This eliminates your obligation to pay income tax, not just in the way just mentioned, but in another way, because even if the deemed interest provisions of IRS Publication 535 mentioned at the "USA" tab in the left margin of this page, or, in Canada, if Section 80.4(3) did not exist, the consequences of Section 80.4(1) would be very mild, as shown here:
Disregarding Section 80.4(3), if you earn $50,000.00 per year, for example, you have a taxable income of about $800 (3% per annum on $50,000 advanced throughout the year, with an average duration of each installment being 6 months). Since you have a Basic Exemption on your income tax for over $8,000, you do not have to pay any income tax at all.

The next year, you have a taxable income of $1,500 in respect of the first $50,000 earned (3% of $50,000) and of another $800.00 for next years earnings. Again, your taxable income of $2,300.00 does not incur any income tax liability.

Eventually you reach the point where you become taxable, but the amount is extremely small:
For the first six (6) years, you would owe no income tax at all (on taxable income of $1,500 x 5 + $750 = $8,200). Thereafter the income tax liability would increase so that after eleven (11) years, your income tax payable would have risen to $1,500.00 per year, based on deemed income of $15,750.00 ($1,500 x 10 + $750 = $15,750).

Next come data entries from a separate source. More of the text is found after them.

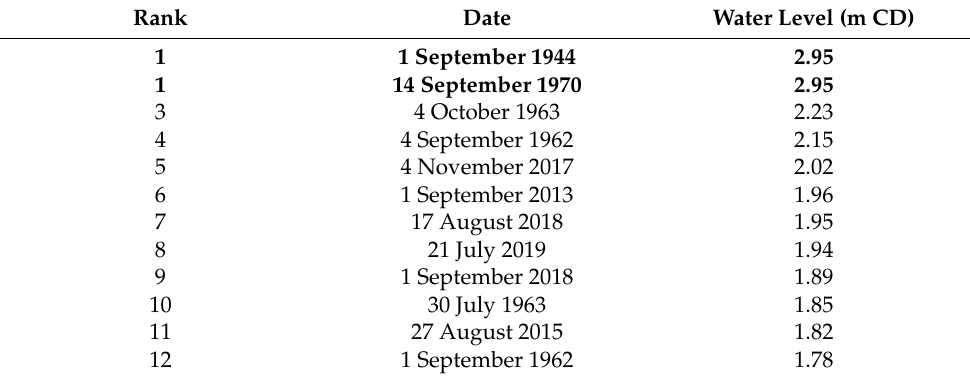
Table 1. The ten highest water levels recorded at the Tuktoyaktuk tide gauge station and the two highest water-level events inferred by Harper et al. [19] from the driftwood line field surveys (shown in bold text).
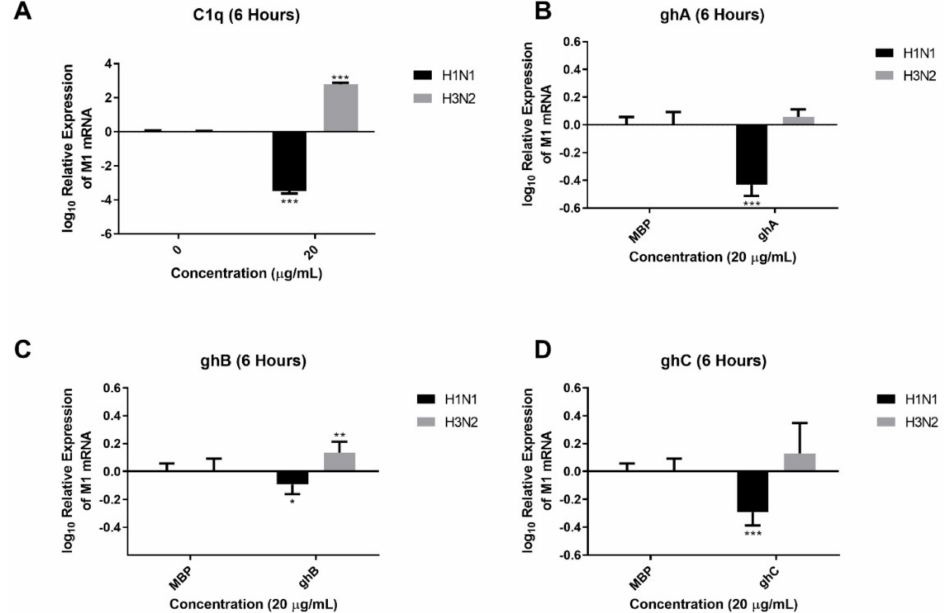
Figure 3. IAV pre–treatment with human C1q ( A ), ghA ( B ), ghB ( C ) or ghC ( D ) suppresses replication of H1N1-infected A549 cells while upregulating replication in H3N2. mRNA transcript levels of M1 expression of H1N1 and H3N2 IAV subtypes (IAV) (MOI 1) 6 h post-infection in A549 cells were measured. A549 cells were incubated with H1N1 or H3N2, pre–treated with or without human C1q or its recombinant globular head modules (20 µ g/mL). Following cell lysis, RNA was extracted and converted into cDNA. M1 expression levels were measured via qRT–PCR using M1 primers to assess IAV replication; 18S was used as an endogenous control. Data are shown as the normalized mean of three independent experiments performed in triplicate ± SEM. C1q ( A ) was normalized to M1 levels of its control (cells + virus only), and the globular heads ( B – D ) were normalized to M1 levels of their control (Cells+ virus pre–treated with 20 µ g/mL of MBP). Significance was determined using the two–way ANOVA test (* p < 0.05, ** p < 0.01, *** p < 0.001, ( n =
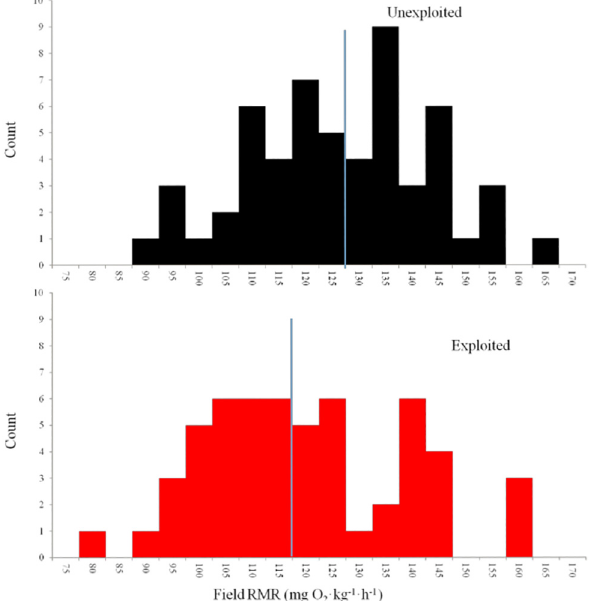
Fig 1. Distribution of Field Resting Metabolic Rates. Histogram of field resting metabolic rates of unexploited populations (black bars) and exploited populations (red bars) of Largemouth Bass raised in a common environment. X-axis values represent the starting value of each bin. Vertical reference line represents the median of each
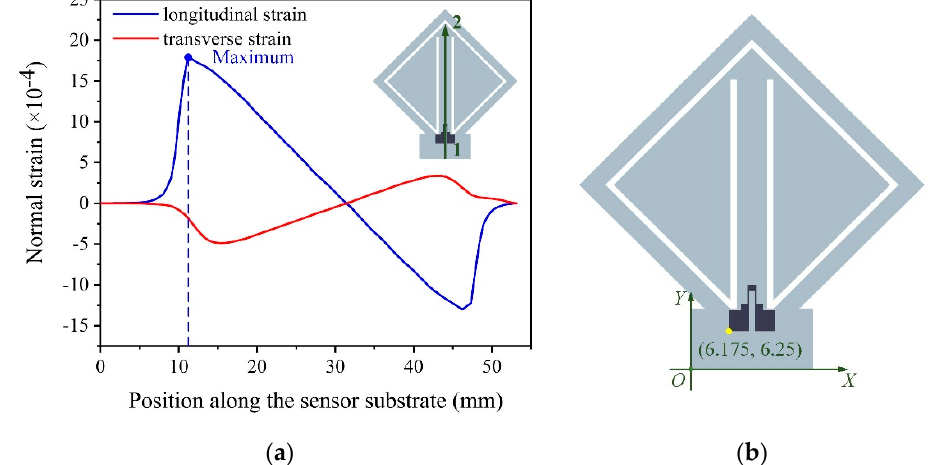
Figure 4. ( a ) The longitudinal strain and the transverse strain distributions along the path from point 1 to point 2 on the sensor substrate. ( b ) The position of the strain gauge on the sensor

But even this small amount only applies if you do not invest any of your earnings. If you invest any of your earnings, the deemed 3% interest is deductible from your taxable income. If you invest all of your earnings, you pay no income tax at all unless you have taxable income from those investments.

Moreover, the small amount of tax that would be payable would not have to be paid unless you wished to pay it. It is not a tax that is withheld from any money you are paid, and we show you how to become judgment proof so that paying income taxes becomes optional. (You decide whether you want to subsidize the government's bailout programs, not only the ones you have heard about, but the ones you haven't heard about because the government has been successful at keeping them secret.)

But all this is merely an addition to your first layer of protection, since under the deemed interest provisions of IRS Publication 535 mentioned at the "USA" tab in the left margin of this page, and, in Canada, in Section 80.4(3) of the Income Tax Act, there would be no deemed interest and so no income tax liability at all.